__PROBLEM DETAILS__:
Report every line of the records that includes the word "duly".

__Collected data__:
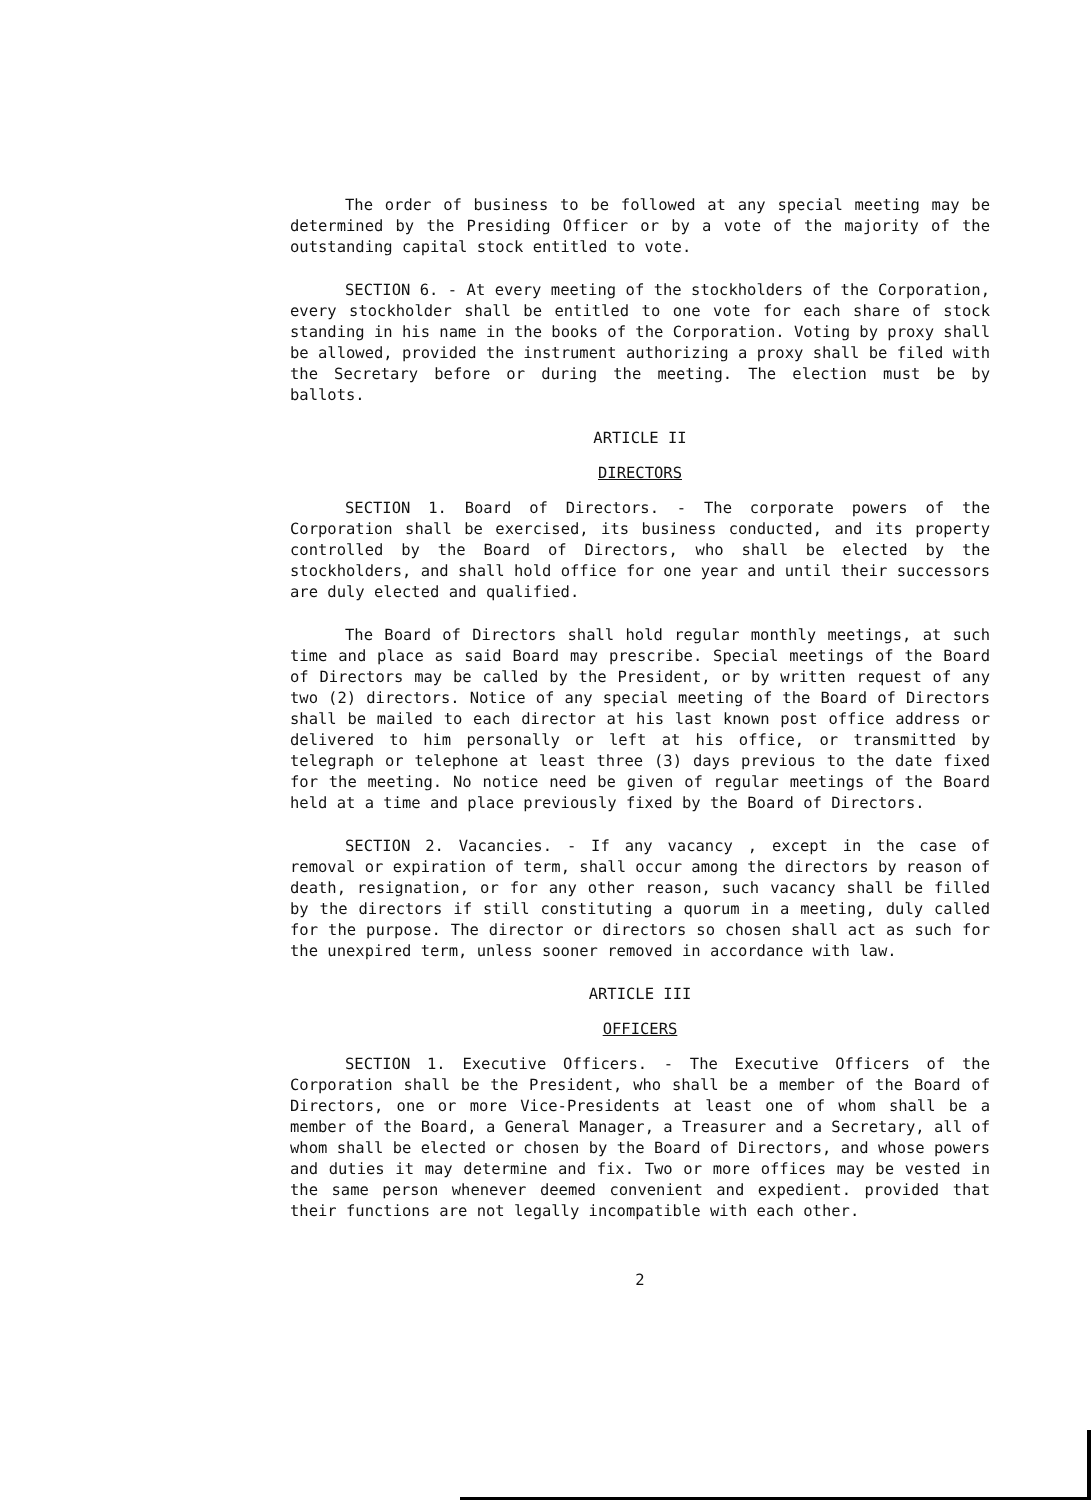The order of business to be followed at any special meeting may be determined by the Presiding Officer or by a vote of the majority of the outstanding capital stock entitled to vote.
SECTION 6. - At every meeting of the stockholders of the Corporation, every stockholder shall be entitled to one vote for each share of stock standing in his name in the books of the Corporation. Voting by proxy shall be allowed, provided the instrument authorizing a proxy shall be filed with the Secretary before or during the meeting. The election must be by ballots.
ARTICLE II
DIRECTORS
SECTION 1. Board of Directors. - The corporate powers of the Corporation shall be exercised, its business conducted, and its property controlled by the Board of Directors, who shall be elected by the stockholders, and shall hold office for one year and until their successors are duly elected and qualified.
The Board of Directors shall hold regular monthly meetings, at such time and place as said Board may prescribe. Special meetings of the Board of Directors may be called by the President, or by written request of any two (2) directors. Notice of any special meeting of the Board of Directors shall be mailed to each director at his last known post office address or delivered to him personally or left at his office, or transmitted by telegraph or telephone at least three (3) days previous to the date fixed for the meeting. No notice need be given of regular meetings of the Board held at a time and place previously fixed by the Board of Directors.
SECTION 2. Vacancies. - If any vacancy , except in the case of removal or expiration of term, shall occur among the directors by reason of death, resignation, or for any other reason, such vacancy shall be filled by the directors if still constituting a quorum in a meeting, duly called for the purpose. The director or directors so chosen shall act as such for the unexpired term, unless sooner removed in accordance with law.
ARTICLE III
OFFICERS
SECTION 1. Executive Officers. - The Executive Officers of the Corporation shall be the President, who shall be a member of the Board of Directors, one or more Vice-Presidents at least one of whom shall be a member of the Board, a General Manager, a Treasurer and a Secretary, all of whom shall be elected or chosen by the Board of Directors, and whose powers and duties it may determine and fix. Two or more offices may be vested in the same person whenever deemed convenient and expedient. provided that their functions are not legally incompatible with each other.
2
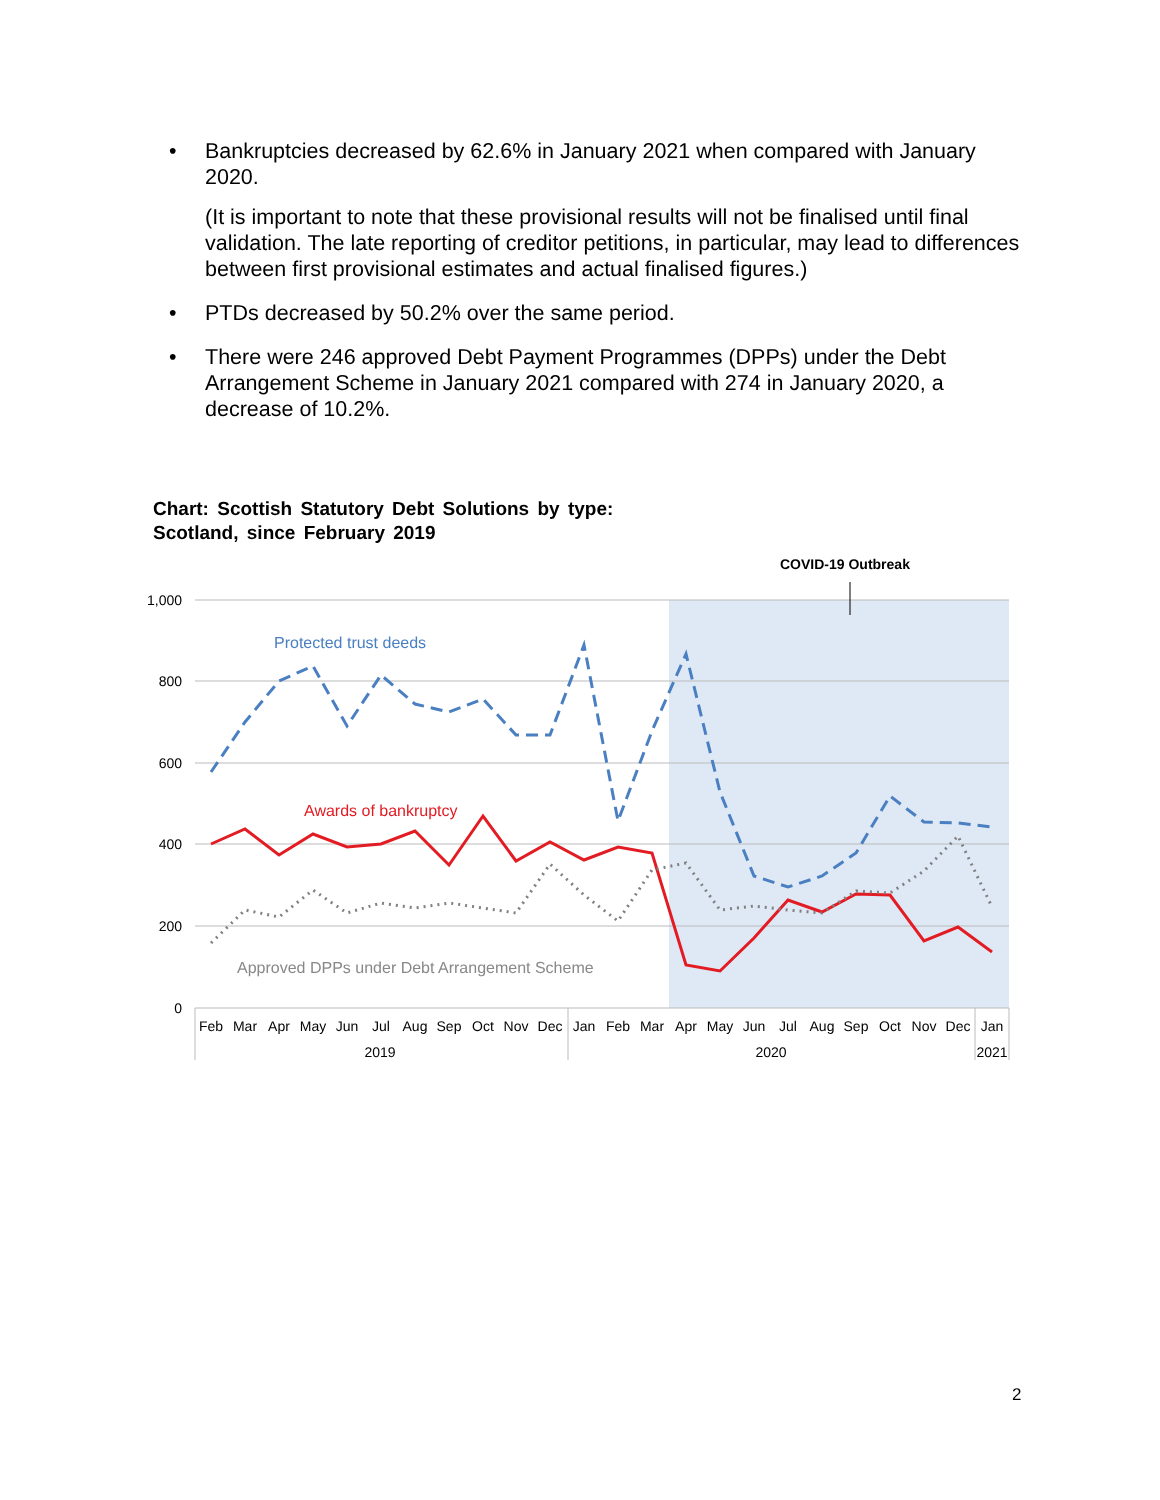• Bankruptcies decreased by 62.6% in January 2021 when compared with January 2020.
(It is important to note that these provisional results will not be finalised until final validation. The late reporting of creditor petitions, in particular, may lead to differences between first provisional estimates and actual finalised figures.)
• PTDs decreased by 50.2% over the same period.
• There were 246 approved Debt Payment Programmes (DPPs) under the Debt Arrangement Scheme in January 2021 compared with 274 in January 2020, a decrease of 10.2%.
Chart: Scottish Statutory Debt Solutions by type:
Scotland, since February 2019
1,000
800
600
400
200
0
COVID-19 Outbreak
Protected trust deeds
Awards of bankruptcy
Approved DPPs under Debt Arrangement Scheme
Feb
Mar
Apr
May
Jun
Jul
Aug
Sep
Oct
Nov
Dec
Jan
Feb
Mar
Apr
May
Jun
Jul
Aug
Sep
Oct
Nov
Dec
Jan
2019
2020
2021
2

__TASK OUTPUT__:
SECTION 1. Board of Directors. - The corporate powers of the Corporation shall be exercised, its business conducted, and its property controlled by the Board of Directors, who shall be elected by the stockholders, and shall hold office for one year and until their successors are duly elected and qualified.
SECTION 2. Vacancies. - If any vacancy , except in the case of removal or expiration of term, shall occur among the directors by reason of death, resignation, or for any other reason, such vacancy shall be filled by the directors if still constituting a quorum in a meeting, duly called for the purpose. The director or directors so chosen shall act as such for the unexpired term, unless sooner removed in accordance with law.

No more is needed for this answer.